• _What is required_: Copy the records below, substituting "box-and-whisker chart" for "box plot" and changing nothing else. Leave the pictures out.

• _Entries provided_:
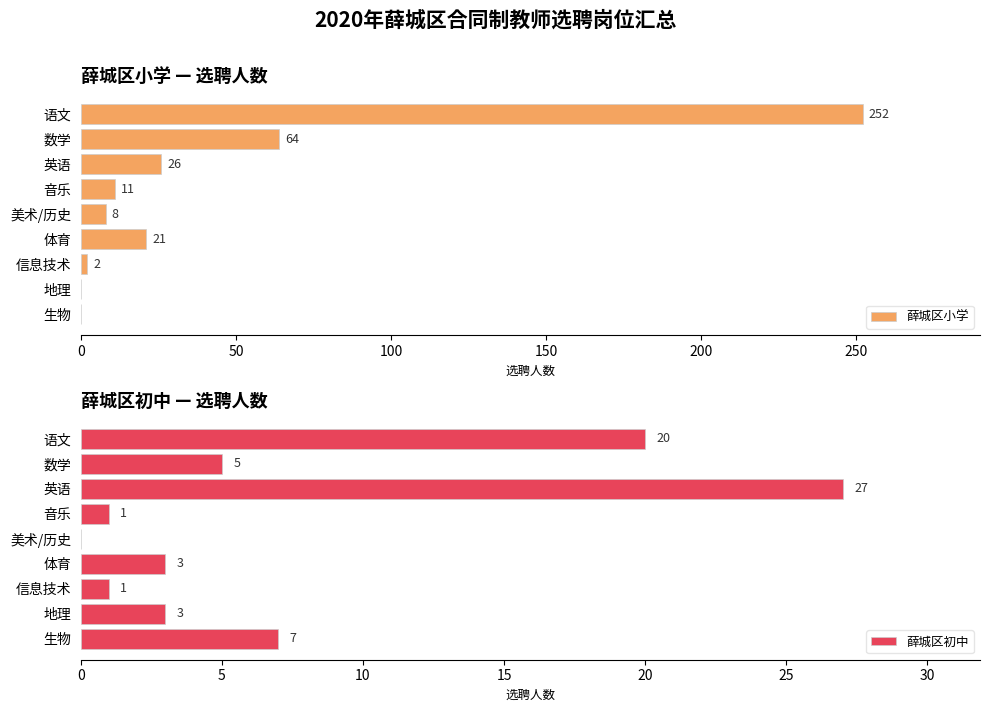

At which label is 薛城区小学 closest to 126?

数学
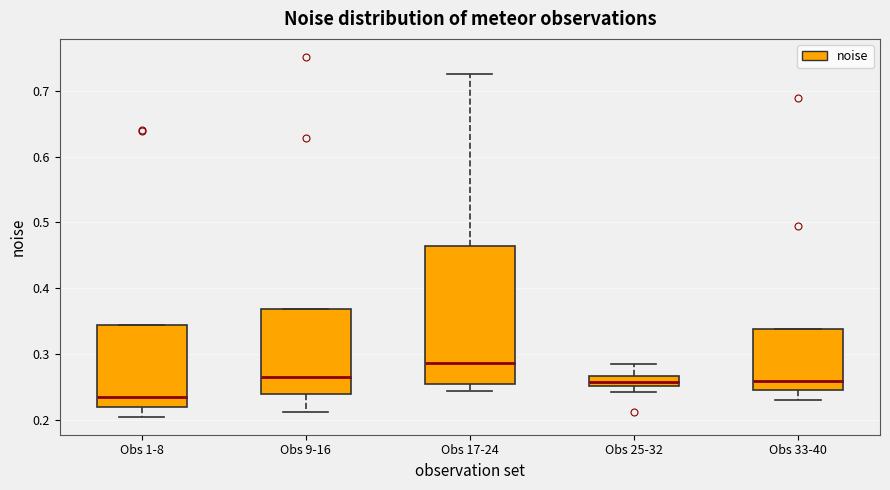

Reading left to right, transcribe this box plot: for each box, give where its median line is, the range the box spans, and where its two whiskers end, as read against the y-axis. The values are not printed on the chart, so give them approximately, as read against the axis.

Obs 1-8: median 0.23, box 0.22 to 0.34, whiskers 0.20 to 0.34
Obs 9-16: median 0.27, box 0.24 to 0.37, whiskers 0.21 to 0.37
Obs 17-24: median 0.29, box 0.25 to 0.46, whiskers 0.24 to 0.73
Obs 25-32: median 0.26, box 0.25 to 0.27, whiskers 0.24 to 0.29
Obs 33-40: median 0.26, box 0.25 to 0.34, whiskers 0.23 to 0.34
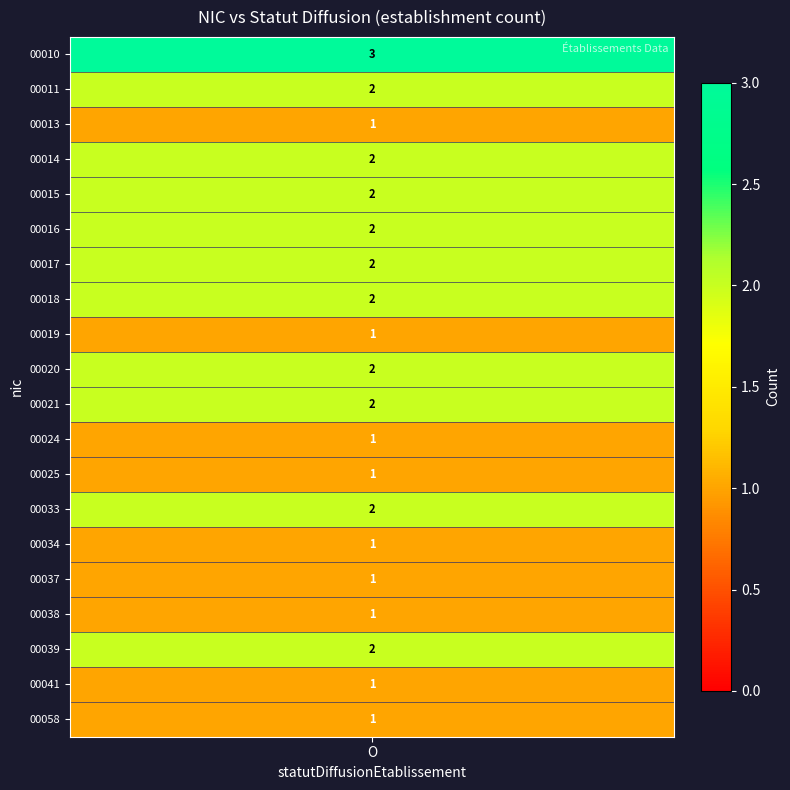

How many distinct data groups are displayed?

20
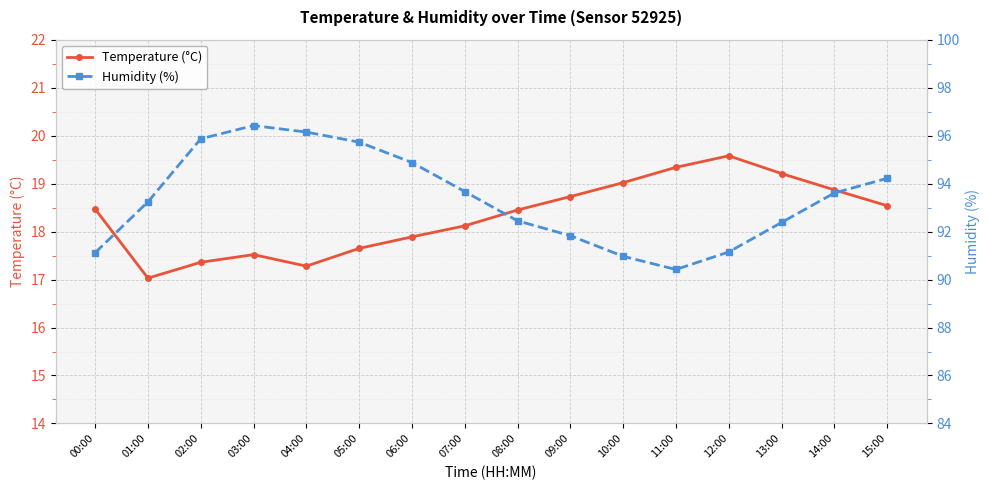

True or false: Humidity (%) and Temperature (°C) cross at least once.

False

• _Task output_:
At which label is 薛城区小学 closest to 126?

数学

Reading left to right, transcribe this box-and-whisker chart: for each box, give where its median line is, the range the box spans, and where its two whiskers end, as read against the y-axis. The values are not printed on the chart, so give them approximately, as read against the axis.

Obs 1-8: median 0.23, box 0.22 to 0.34, whiskers 0.20 to 0.34
Obs 9-16: median 0.27, box 0.24 to 0.37, whiskers 0.21 to 0.37
Obs 17-24: median 0.29, box 0.25 to 0.46, whiskers 0.24 to 0.73
Obs 25-32: median 0.26, box 0.25 to 0.27, whiskers 0.24 to 0.29
Obs 33-40: median 0.26, box 0.25 to 0.34, whiskers 0.23 to 0.34

How many distinct data groups are displayed?

20

True or false: Humidity (%) and Temperature (°C) cross at least once.

False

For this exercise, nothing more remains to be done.